Although those two technologies are developing kind of in parallel, I think the full self-driving capabilities of a truck will continue developing, even on conventional trucks. That technology, once it's mature and ready, is going to complement the electrification technology very well and make a very good vehicle.
READ MORE: The Intersection of Electric Drive and Automation Technologies
P&M: With electrification, people wonder where hydraulics and pneumatics technologies will continue to fit in. How does Danfoss see those technologies being used as electrification increases?
EA: We spoke a lot about commercial vehicles but actually most of our focus today is on off-highway — construction, agriculture, port machinery, all those heavy applications. It's interesting because off-highway has been using electrification for the longest time, they were just connected directly to the grid or to a generator. If you take mining and harbors, for example, they have used electric, it's just not been battery powered — it’s been grid powered.
The maturity of that customer base is very high on electrification. They know exactly how much power they need, where the [electrical] panel is, what upgrade they need, and how they're going to use it. They're very knowledgeable about it. They know that once they put a battery on it, they're going to remove the cable from the grid. For them, you need to talk about the fuel savings that they're going to get by removing the generator, or the efficiency that they're going to gain because of the reaction time and so forth. And of course, cost of the equipment because once there's no engine, there's no more maintenance, there's no more emissions and noise, which are very big in these areas.

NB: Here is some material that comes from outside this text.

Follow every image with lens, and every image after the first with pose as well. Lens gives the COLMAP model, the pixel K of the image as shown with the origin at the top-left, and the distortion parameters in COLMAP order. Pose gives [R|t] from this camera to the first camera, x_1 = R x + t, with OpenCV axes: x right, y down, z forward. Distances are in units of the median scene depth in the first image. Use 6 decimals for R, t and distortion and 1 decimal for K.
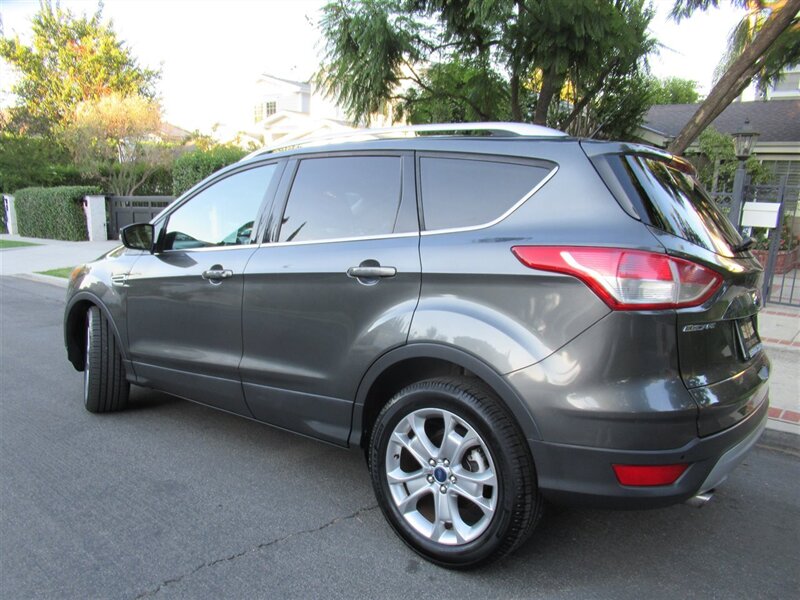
lens RADIAL K [[613.5, 0, 400.0], [0, 613.5, 300.0], [0, 0, 1]] dist [-0.009012, 0.008394]
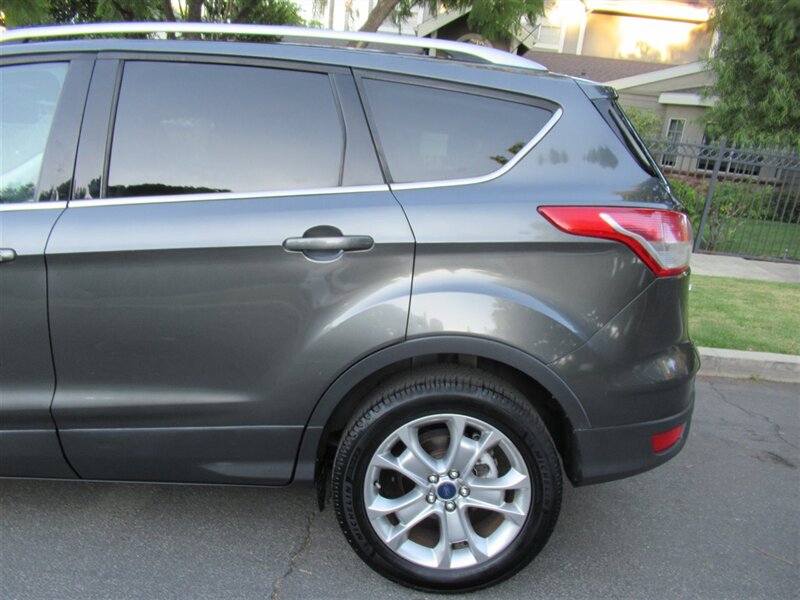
lens RADIAL K [[610.8, 0, 400.2], [0, 610.8, 310.4], [0, 0, 1]] dist [-0.007605, 0.013431]
pose [[0.797666, -0.131632, 0.588559, -0.423808], [0.050804, 0.987088, 0.151910, -0.076613], [-0.600956, -0.091272, 0.794054, 0.411225]]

So, hydraulics for us are going to continue playing a very big role. Electric motors are very powerful but in terms of torque density — how much torque you get in a given space — hydraulic is higher, and so you can pack much more torque density in a smaller space than with an electric motor. That means for selected applications, you basically take out the engine, but you drive the hydraulic pump with an electric motor, so you keep the hydraulic system in place. That's why we believe electric hydraulic is going to be the best transition for off-highway, and it's going to continue for a very long time until we develop electric solutions that can have equal torque density to hydraulics.
For smaller vehicles we could do them in full electric and for other vehicles, we remove the engine and drive the hydraulic pump with an electric motor attached to a battery pack, and that's how you electrify the machine. You get significant efficiency gains, but you still keep the hydraulics in place.